On Behalf of | Feb 6, 2023 | Blog, Truck Accidents |

Semi-tractor trailer accidents in Ohio and around the country claim thousands of lives each year, and most of those who die in these crashes are passenger vehicle occupants. To prevent as many truck accidents as possible, the Federal Motor Carrier Safety Administration has strict rules in place to ensure that commercial vehicles are properly maintained and equipped with all required safety devices. The FMCSA also has hours-of-service rules that limit the amount of time that truck drivers can remain on the road before rest becomes mandatory.

Hours-of-service rules

Trucking companies and organizations that advocate on behalf of truck drivers have long claimed that the FMCSA’s hours-of-service rules are too strict. In June 2020, the federal safety agency responded to these calls by announcing some revisions to the rules.

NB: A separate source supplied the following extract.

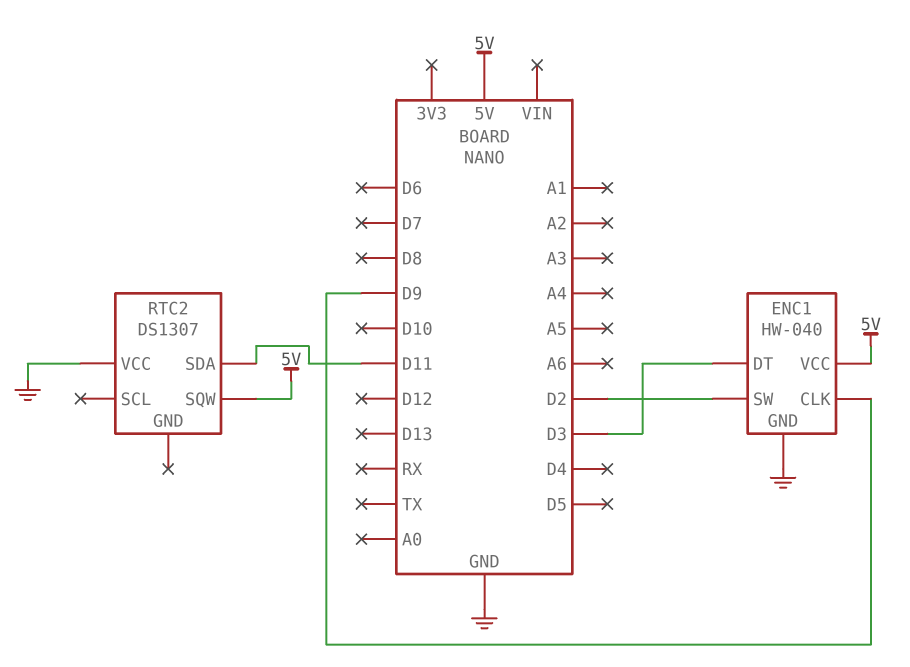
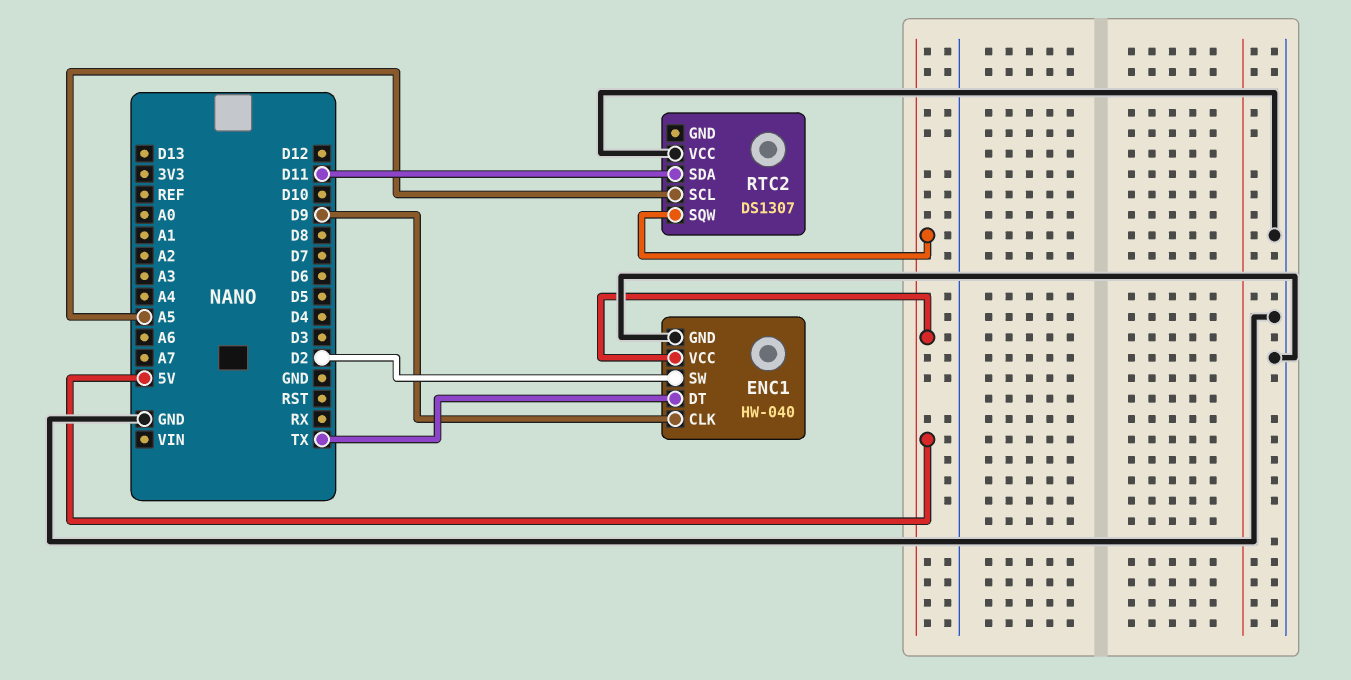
ENC1 pin DT: D3 -> TX
RTC2 pin SCL: none -> A5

Truck drivers will now be able to spend up to 14 hours behind the wheel as long as they remain within 150 miles of their starting points, and both long and short-haul commercial vehicle drivers can now spend an additional two hours on the road in snow, heavy rain and other adverse weather conditions. Mandatory 30-minute breaks no longer have to be taken while truck drivers are actually on duty, and any time not spent behind the wheel is now considered a break.

Electronic monitoring

The hours-of-service rules may be a little more lenient, but they are also more likely to be enforced. This is because truck drivers are no longer permitted to keep track of their shifts in log books. Since 2016, their hours have been tracked electronically. That was when the FMCSA implemented a rule to prevent fatigue-related big rig accidents. The rule requires commercial vehicle operators to install Electronic Logging Devices in all tractor-trailers driven by truck drivers subject to hours-of-service rules.

Safer roads

The goal of FMCSA regulations like hours-of-service rules is improved road safety, but these revisions do not appear to be aligned with this objective. The logistics industry is a vital cog in the nation’s economy, but the safety of the public should always come before profits and expediency. Advocacy groups say these changes will make the roads more dangerous, time will tell us if they are right.